In his view, the project is not a minor development.
Ruppalt said the appeals board hearing made clear the “vague and imprecise” criteria in county law that allow “capricious decisions” about development projects to be made at the whim of the director.
“What is major? What is minor? Are we talking residential or commercial? How big are the lots – 2,500 square feet or 5 acres?”
“It’s entirely up to this committee and Moxley” to make these decisions, he said.
He said the community objects to the way Two Farms in November was able to submit a “concept plan” that was less detailed than the one they have subsequently provided which shows major improvements.
During the hearing, Holzer continued to probe Moxley about a process that prevents citizen participation and generally ends with a speedy a green light for developers.
Moxley attempted to school him in county history.
“The DRC meeting as an event, as a phenomenon, has existed for decades and the content of those meetings has never changed,” he said.

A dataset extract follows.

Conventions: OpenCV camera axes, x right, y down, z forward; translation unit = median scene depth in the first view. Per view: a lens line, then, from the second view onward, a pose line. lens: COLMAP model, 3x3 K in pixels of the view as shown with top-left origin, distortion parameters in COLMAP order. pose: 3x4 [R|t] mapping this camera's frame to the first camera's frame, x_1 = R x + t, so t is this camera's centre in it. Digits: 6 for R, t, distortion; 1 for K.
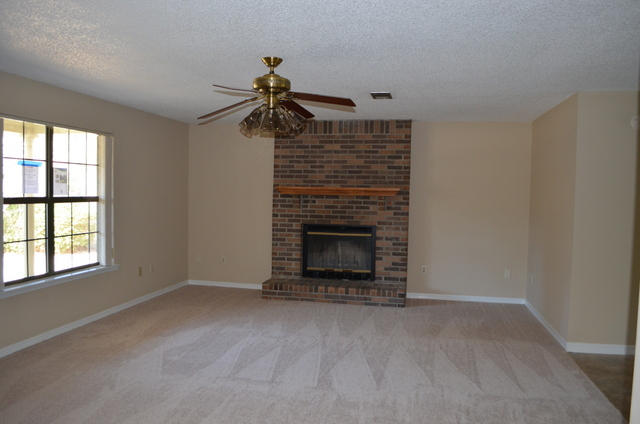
lens RADIAL K [[504.3, 0, 320.0], [0, 504.3, 212.0], [0, 0, 1]] dist [-0.070501, -0.000010]
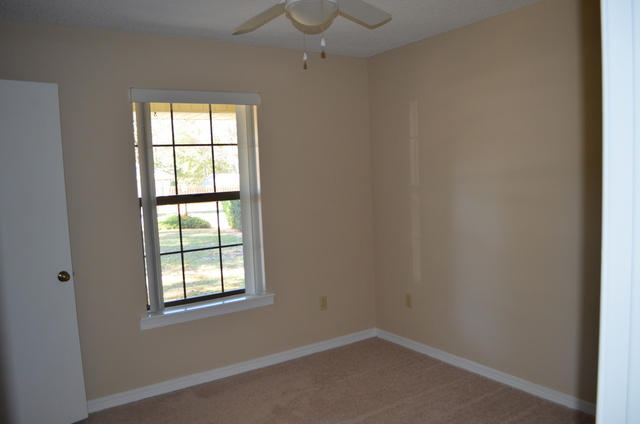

“As an event, as a phenomenon [the DRC meeting] has existed for decades and the content of those meetings has never changed” – Lloyd Moxley.
While citizens may not participate, Moxley noted, if someone contacts him with a concern about a project, “I will at least in some fashion make the committee aware of that individual’s concerns or questions.”
“What we can’t have is an open-ended event where everyone who wants to, speaks. The DRC was never that,” he said. “From a practical standpoint, the meeting would never end! The DRC is to consider process, not the merits.”
At one point, Holzer asked Moxley, who has worked for the county since 1999, how many projects have been approved via these (b)(8) limited exemptions?
Hundreds, Moxley replied.
Ruppalt called that information chilling, saying, “It makes you wonder, how many projects have gotten in with these exemptions and the community never even knew it?”